### STUDY TEXT

These have three levels of severity:

  • warning: when you reach 80% of your existing quota
  • soft: when the existing quota has been exceeded
  • hard: when the hard limit on the account has been exceeded


Only the hard severity results in an account being restricted.  See below for details on what you can do to remove restrictions your account.

 

Limit identifiers for instantaneous rate limits:

  • messages.maxRate.hard: covers both inbound or outbound messages over REST or realtime. It does not include messages published to the Ably Reactor, e.g. to queues.
  • messages.maxRate.warning
  • apiRequests.maxRate.hard: API requests are all REST API requests excluding token requests
  • apiRequests.maxRate.warning
  • tokenRequests.maxRate.hard: Token requests are made by clients requesting tokens using signed token requests
  • tokenRequests.maxRate.warning
  • reactor.httpEvent.maxRate.hard: this includes all Reactor Events such as AWS Lambda, Google Functions, Azure Functions and custom HTTP endpoints.
  • reactor.httpEvent.maxRate.warning
  • reactor.amqp.maxRate.hard: this includes all Reactor Queue and Firehose streaming 
  • reactor.amqp.maxRate.warning

 

Note: you can view the peak max rates you have reached for all of the above types in your detailed account stats within the Peak Rates columns.

 

These have two levels of severity:

  • warning: when you reach 50% of the hard limit
  • hard: when you have breached the limit and messages have been suppressed

 

What can I do to resolve a limits issue?

 

Firstly, we recommend you review any recent limits you have neared or reached in your account dashboard to understand what limits you are hitting.  Then you should review your detailed account stats to understand the usage of your account in detail.  Then read the following below to understand the impact of the limits you have hit, and then consider upgrading or talking to someone in our sales team.

 

Account blocks

For account blocks / warnings that you're near to an account block due to your message usage, you can upgrade your package to one with more messages. Once you upgrade, the block will be lifted automatically. Similarly for account restrictions due to apiRequest or tokenRequest limits.

 

You could also review your usage to make sure you're not using more messages than you need to. For example, by default, any client attached to a channel will receive all messages and presence messages on that channel; if only some clients actually need to receive those and others only need to publish, you could assign the latter type a token with only capabilities to publish to the channel, not to subscribe; those clients will then not be sent any messages, saving you money.

 

Account restrictions

For account restrictions based on connections or channels, or warnings that you're near to those, disconnect any connections or detach from any channels (respectively) that you're no longer using; once you're below the hard limit again, the restriction will be lifted automatically. Alternatively, you can upgrade your package to one with more connections/channels.

 

For channels you can also check that you're not keeping channels alive when you don't need them any more. For example, with the exception of recent versions of ably-js (see the 'publish patterns' section of this article), publishing a message on a realtime channel will implicitly attach to that channel and you need to detach explicitly. See our channels & messages documentation for more information.

 

Instantaneous rate limits

For an instantaneous rate limit breach, you don't need to take any action -- there is no persistent block, as soon as the instantaneous rate drops below the threshold, the suppression probability will drop to zero. For messages.maxRate, the instantaneous rate is based on your package message limits, so you can upgrade the number of messages in your package to raise the rate. Reactor limits are independent of package size for self-service (legacy) packages, and are only configurable for Enterprise packages.

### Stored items
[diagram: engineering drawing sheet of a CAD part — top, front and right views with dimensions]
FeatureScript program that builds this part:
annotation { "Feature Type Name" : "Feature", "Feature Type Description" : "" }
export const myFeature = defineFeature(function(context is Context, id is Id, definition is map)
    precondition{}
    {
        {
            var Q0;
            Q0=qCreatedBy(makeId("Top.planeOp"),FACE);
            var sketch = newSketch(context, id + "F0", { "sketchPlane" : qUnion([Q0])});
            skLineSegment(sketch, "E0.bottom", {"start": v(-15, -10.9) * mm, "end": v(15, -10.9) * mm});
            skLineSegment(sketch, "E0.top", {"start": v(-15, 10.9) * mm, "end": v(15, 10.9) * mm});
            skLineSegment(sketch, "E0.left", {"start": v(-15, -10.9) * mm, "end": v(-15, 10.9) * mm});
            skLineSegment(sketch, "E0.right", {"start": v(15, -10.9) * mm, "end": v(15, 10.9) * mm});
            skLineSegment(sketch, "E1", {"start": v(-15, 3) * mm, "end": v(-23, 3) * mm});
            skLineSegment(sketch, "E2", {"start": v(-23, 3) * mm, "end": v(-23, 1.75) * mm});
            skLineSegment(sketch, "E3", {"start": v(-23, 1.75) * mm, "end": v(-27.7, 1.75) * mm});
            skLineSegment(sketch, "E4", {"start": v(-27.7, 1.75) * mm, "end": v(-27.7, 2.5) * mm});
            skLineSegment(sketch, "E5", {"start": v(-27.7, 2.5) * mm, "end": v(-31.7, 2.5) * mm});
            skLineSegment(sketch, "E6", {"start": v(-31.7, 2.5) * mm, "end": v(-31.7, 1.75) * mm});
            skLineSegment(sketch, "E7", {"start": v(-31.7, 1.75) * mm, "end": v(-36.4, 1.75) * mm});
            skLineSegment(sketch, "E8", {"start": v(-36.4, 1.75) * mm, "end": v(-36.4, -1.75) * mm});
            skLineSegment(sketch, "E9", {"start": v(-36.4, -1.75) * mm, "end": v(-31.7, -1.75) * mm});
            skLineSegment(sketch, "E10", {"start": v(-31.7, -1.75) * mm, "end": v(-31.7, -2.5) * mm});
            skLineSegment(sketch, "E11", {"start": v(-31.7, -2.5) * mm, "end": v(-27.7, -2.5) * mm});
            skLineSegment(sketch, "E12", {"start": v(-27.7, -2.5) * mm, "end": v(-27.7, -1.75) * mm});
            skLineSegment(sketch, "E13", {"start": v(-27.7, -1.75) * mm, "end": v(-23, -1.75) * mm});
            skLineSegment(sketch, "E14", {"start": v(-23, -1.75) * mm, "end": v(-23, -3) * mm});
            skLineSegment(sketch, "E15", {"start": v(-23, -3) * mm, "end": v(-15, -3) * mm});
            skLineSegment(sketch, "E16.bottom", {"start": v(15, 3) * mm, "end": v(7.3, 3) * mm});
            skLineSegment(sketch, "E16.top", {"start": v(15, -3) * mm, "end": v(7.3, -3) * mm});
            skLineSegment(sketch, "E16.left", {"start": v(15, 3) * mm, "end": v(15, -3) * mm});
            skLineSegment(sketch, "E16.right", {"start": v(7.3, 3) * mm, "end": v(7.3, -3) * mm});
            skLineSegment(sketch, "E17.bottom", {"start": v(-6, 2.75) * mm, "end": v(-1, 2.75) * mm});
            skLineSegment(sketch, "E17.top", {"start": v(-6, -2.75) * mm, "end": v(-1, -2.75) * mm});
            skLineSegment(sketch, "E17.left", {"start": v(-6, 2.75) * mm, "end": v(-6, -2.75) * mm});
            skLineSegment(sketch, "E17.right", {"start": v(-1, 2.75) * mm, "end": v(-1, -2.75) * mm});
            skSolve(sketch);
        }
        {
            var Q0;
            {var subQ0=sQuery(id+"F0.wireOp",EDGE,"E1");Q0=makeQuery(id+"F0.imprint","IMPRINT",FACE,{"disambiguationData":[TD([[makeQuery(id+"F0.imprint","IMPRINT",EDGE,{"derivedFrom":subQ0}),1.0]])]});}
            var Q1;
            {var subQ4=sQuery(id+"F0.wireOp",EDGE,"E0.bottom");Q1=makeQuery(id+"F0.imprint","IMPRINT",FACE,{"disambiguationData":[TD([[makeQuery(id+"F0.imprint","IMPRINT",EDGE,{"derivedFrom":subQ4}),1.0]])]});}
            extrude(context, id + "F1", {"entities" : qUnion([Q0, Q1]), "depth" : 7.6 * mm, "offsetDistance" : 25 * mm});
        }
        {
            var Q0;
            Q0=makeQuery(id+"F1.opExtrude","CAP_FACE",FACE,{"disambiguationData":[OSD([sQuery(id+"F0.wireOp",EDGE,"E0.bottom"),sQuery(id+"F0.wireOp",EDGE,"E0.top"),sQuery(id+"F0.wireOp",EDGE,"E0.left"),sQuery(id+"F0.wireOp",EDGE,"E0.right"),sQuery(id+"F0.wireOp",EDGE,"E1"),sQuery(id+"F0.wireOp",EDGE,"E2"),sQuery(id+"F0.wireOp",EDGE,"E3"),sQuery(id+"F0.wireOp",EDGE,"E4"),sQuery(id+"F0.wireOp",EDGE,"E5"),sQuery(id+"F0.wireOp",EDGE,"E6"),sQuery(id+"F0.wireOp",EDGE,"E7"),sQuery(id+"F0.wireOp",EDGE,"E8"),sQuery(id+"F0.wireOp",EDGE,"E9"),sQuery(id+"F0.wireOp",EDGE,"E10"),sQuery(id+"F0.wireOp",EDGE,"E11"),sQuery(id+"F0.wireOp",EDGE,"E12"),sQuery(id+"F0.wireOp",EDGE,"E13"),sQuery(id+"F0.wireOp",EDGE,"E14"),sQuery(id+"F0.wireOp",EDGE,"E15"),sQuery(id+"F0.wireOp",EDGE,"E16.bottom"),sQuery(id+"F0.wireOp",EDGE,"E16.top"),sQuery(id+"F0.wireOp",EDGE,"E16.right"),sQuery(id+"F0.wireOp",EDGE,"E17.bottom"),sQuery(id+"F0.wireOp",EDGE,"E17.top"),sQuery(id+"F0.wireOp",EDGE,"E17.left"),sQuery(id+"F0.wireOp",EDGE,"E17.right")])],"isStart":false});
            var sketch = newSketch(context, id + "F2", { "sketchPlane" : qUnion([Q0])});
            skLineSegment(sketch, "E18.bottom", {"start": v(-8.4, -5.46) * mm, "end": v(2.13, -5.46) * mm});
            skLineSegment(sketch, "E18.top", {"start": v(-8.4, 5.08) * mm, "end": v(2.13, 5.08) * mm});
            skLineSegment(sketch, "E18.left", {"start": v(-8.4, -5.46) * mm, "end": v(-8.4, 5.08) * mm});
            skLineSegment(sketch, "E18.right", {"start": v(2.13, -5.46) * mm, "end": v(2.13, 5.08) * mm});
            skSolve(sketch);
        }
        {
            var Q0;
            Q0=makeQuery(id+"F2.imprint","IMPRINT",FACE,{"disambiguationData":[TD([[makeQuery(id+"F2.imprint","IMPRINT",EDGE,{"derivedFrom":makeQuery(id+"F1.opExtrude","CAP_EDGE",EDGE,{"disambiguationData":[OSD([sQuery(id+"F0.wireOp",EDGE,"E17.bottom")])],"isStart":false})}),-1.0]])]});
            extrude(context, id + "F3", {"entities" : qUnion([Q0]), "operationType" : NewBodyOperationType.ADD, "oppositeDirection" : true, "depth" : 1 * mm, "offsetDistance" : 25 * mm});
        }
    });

### TASK REQUIREMENTS
[a] In the account limits text, which severity level results in an account being restricted?
[b] From the account limits text, copy word for word the passage from "Limit identifiers for" up to and including "custom HTTP endpoints.".

### EXPECTED OUTPUTS
[a] Only the hard severity.

[b]
Limit identifiers for instantaneous rate limits:

  • messages.maxRate.hard: covers both inbound or outbound messages over REST or realtime. It does not include messages published to the Ably Reactor, e.g. to queues.
  • messages.maxRate.warning
  • apiRequests.maxRate.hard: API requests are all REST API requests excluding token requests
  • apiRequests.maxRate.warning
  • tokenRequests.maxRate.hard: Token requests are made by clients requesting tokens using signed token requests
  • tokenRequests.maxRate.warning
  • reactor.httpEvent.maxRate.hard: this includes all Reactor Events such as AWS Lambda, Google Functions, Azure Functions and custom HTTP endpoints.